Obiettivo dell'esercizio:
Ripeti per favore parola per parola tutte le righe qui sotto, omettendo le immagini.

Voci di dati salvate:
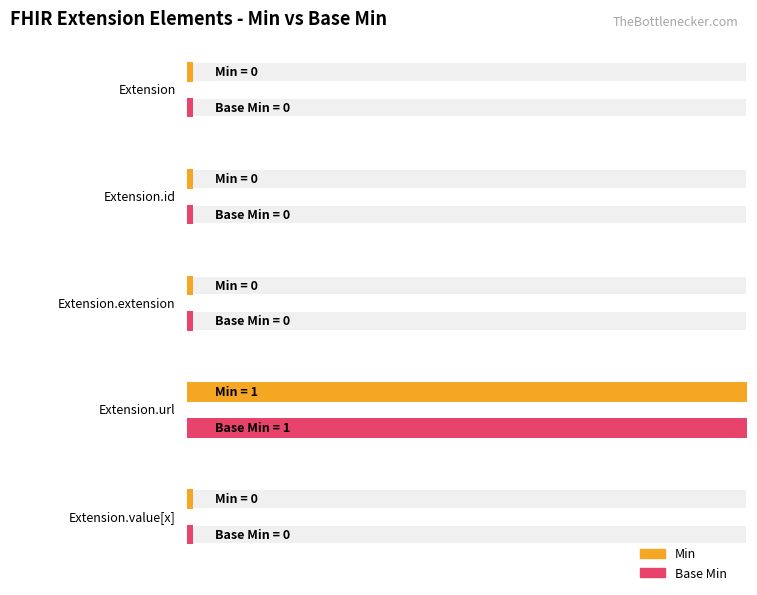

Reading left to right, what are all the values shown in this chart?

Min: Extension=0	Extension.id=0	Extension.extension=0	Extension.url=1	Extension.value[x]=0
Base Min: Extension=0	Extension.id=0	Extension.extension=0	Extension.url=1	Extension.value[x]=0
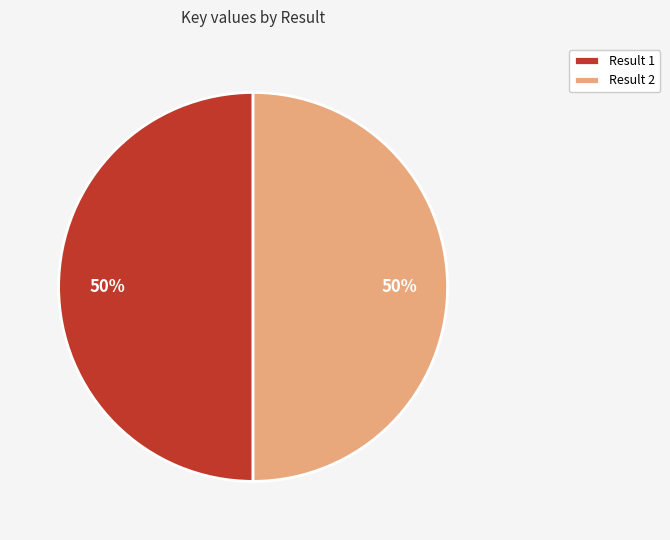

Is it true that Result 1 is 50% of the pie?

True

Soluzione del problema:
Reading left to right, what are all the values shown in this chart?

Min: Extension=0	Extension.id=0	Extension.extension=0	Extension.url=1	Extension.value[x]=0
Base Min: Extension=0	Extension.id=0	Extension.extension=0	Extension.url=1	Extension.value[x]=0

Is it true that Result 1 is 50% of the pie?

True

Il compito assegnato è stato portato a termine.